Geeft een rioolwaterzuiveringsinstallatie geur- of geluidshinder?

Bij de inplanting van een rioolwaterzuiveringsinstallatie worden de onderdelen van de installatie die aanleiding zouden kunnen geven tot geur- of geluidshinder het verst verwijderd van de bebouwing geplaatst. Staat de installatie dicht bij woningen, dan kunnen afdekkingen of luchtbehandeling worden voorzien. Het geluid dat een zuiveringsinstallatie produceert, blijft vaak beperkt tot een zacht geruis van stromend en spattend water. Waar dit geruis de geluidsnorm zou kunnen overschrijden, worden bepaalde onderdelen overkapt of worden er geluidswallen opgetrokken.

Zal de nieuwe collector wateroverlast voorkomen of oplossen?

Het is praktisch en ook financieel onmogelijk om in alle omstandigheden (bv. bij hevige regenbuien) alle water te transporteren naar een waterzuiveringsinstallatie. Daarom worden in een klassiek rioleringsstelsel als noodoplossing op welbepaalde plaatsen overstorten gebouwd om bij hevige regen het risico op wateroverlast te beperken. Om wateroverlast efficiënt te bestrijden, dient dit vanuit een integrale visie te gebeuren. Aquafin is slechts een schakel in het geheel, naast vele andere verantwoordelijken.

Aansluitingen en afkoppelingen

Moet ik mijn huis aansluiten op de riolering?

In Vlaanderen moet iedere woning verplicht aangesloten worden op de openbare riolering als die aanwezig is. De kosten voor deze aansluiting zijn meestal ten laste van de huiseigenaar.

Aansluitingen moeten gebeuren volgens technische voorschriften en onder toezicht van de Technische dienst van jouw gemeente (waterdichtheid, diameter en ligging van de buizen).

Het is aan te bevelen regenwaterafvoer en afvalwater gescheiden aan te bieden, ook al is er in de straat (nog) geen aparte afvoer voor regenwater.

Bij de aanleg van een collector door Aquafin, legt de gemeente meestal wachtleidingen klaar op nog onbebouwde percelen en voor huizen die voordien nog langs achteren loosden. De straat moet dan niet meer worden opgebroken op het moment dat een huis op de riolering wordt aangesloten.

In principe moeten alle woningen en gebouwen hun afvalwaterleiding aansluiten op de straatriool. Een collector ligt meestal te diep om rechtstreeks op aan te sluiten. Wanneer je bouwt en er ligt geen wachtleiding, kan je toch rechtstreeks aansluiten op de infrastructuur van Aquafin. Hiervoor dien je een formele aanvraag te doen bij Aquafin.

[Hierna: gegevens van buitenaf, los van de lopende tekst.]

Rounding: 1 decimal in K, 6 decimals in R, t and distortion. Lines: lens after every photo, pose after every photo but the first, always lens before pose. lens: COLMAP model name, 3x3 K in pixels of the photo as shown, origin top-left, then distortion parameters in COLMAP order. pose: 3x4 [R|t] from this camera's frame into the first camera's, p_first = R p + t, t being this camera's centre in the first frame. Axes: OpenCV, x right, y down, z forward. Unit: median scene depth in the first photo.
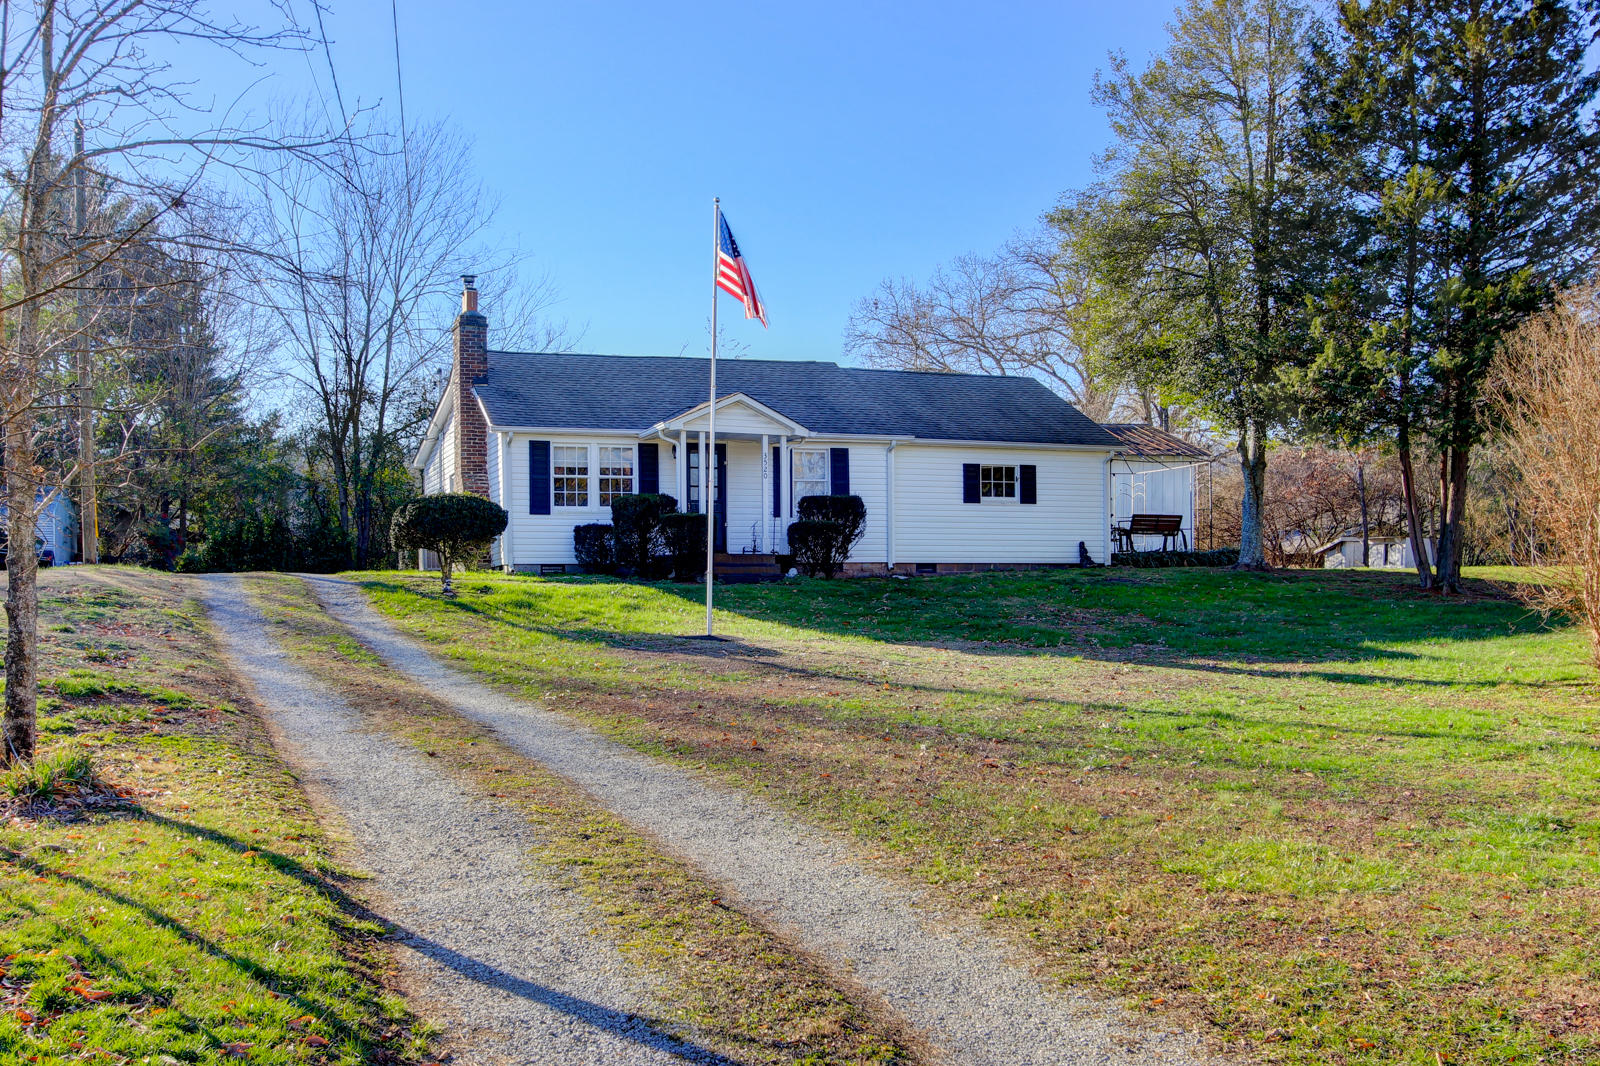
lens RADIAL K [[1034.2, 0, 802.1], [0, 1034.2, 540.3], [0, 0, 1]] dist [0.002035, 0.000008]
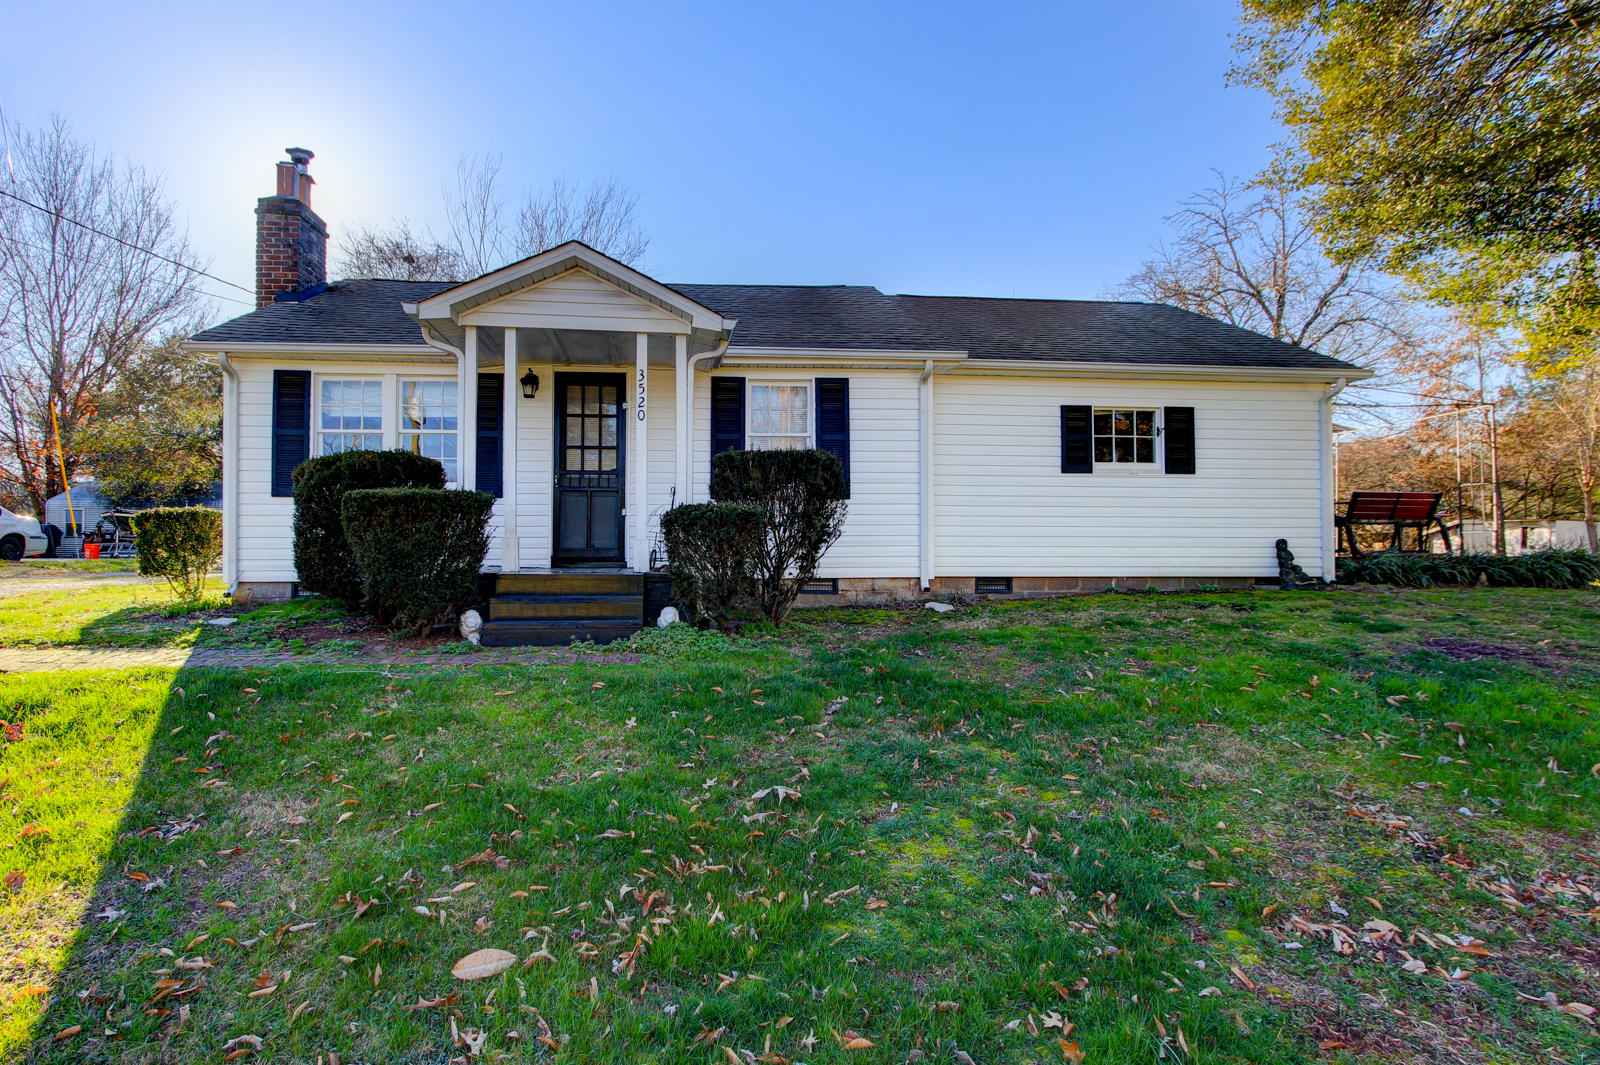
lens RADIAL K [[781.3, 0, 767.0], [0, 781.3, 526.4], [0, 0, 1]] dist [0.008514, 0.000145]
pose [[0.978465, -0.001850, -0.206404, 0.085288], [0.002635, 0.999990, 0.003530, -0.008181], [0.206396, -0.003998, 0.978460, 0.538105]]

Na onderzoek krijg je, indien technisch mogelijk, de voorschriften en voorwaarden die moeten worden gevolgd bij een dergelijke aansluiting.
 

Moet ik regenwater en afvalwater apart afvoeren?

Als jouw gemeente en Aquafin een gescheiden stelsel voorzien om afval- en regenwater apart af te voeren ben je wettelijk verplicht jouw afvalwater onverdund te lozen door het regenwater af te koppelen. Wat je met het regenwater moet doen, wordt ook bepaald door de wetgeving. In eerste instantie kan je het opvangen in een regenwaterput of -ton en hergebruiken voor alle toepassingen die geen drinkwater vereisen, zoals het sproeien van de tuin of het doorspoelen van het toilet. Dit levert voor jou ineens een economisch voordeel op doordat je bespaart op jouw drinkwaterfactuur.

Als tweede alternatief kan je het plaatselijk laten infiltreren in de bodem. Dit komt de natuurlijke grondwaterspiegel ten goede. Een andere mogelijkheid is buffering met vertraagde afvoer naar oppervlaktewater zoals een vijver of beek. Slechts als laatste optie is de aansluiting op het regenwaterstelsel in de straat toegelaten. Voor meer informatie over eventuele subsidies voor de afkoppeling en hergebruik van regenwater kan je terecht bij jouw gemeente.

Het is goedkoper de afkoppelingswerken uit te voeren wanneer de stoep openligt en de aannemer op het terrein is. De aansluiting van het afvalwater gebeurt in regel door de aannemer van de werken. Als hergebruik of infiltratie van het regenwater niet mogelijk zijn, kan je aansluiten op het regenwaterstelsel in de straat. Dat herken je aan het ronde putdeksel met opschrift RWA (regenwaterafvoer). Putdeksels met het opschrift DWA dienen voor de afvoer van afvalwater (droogweerafvoer).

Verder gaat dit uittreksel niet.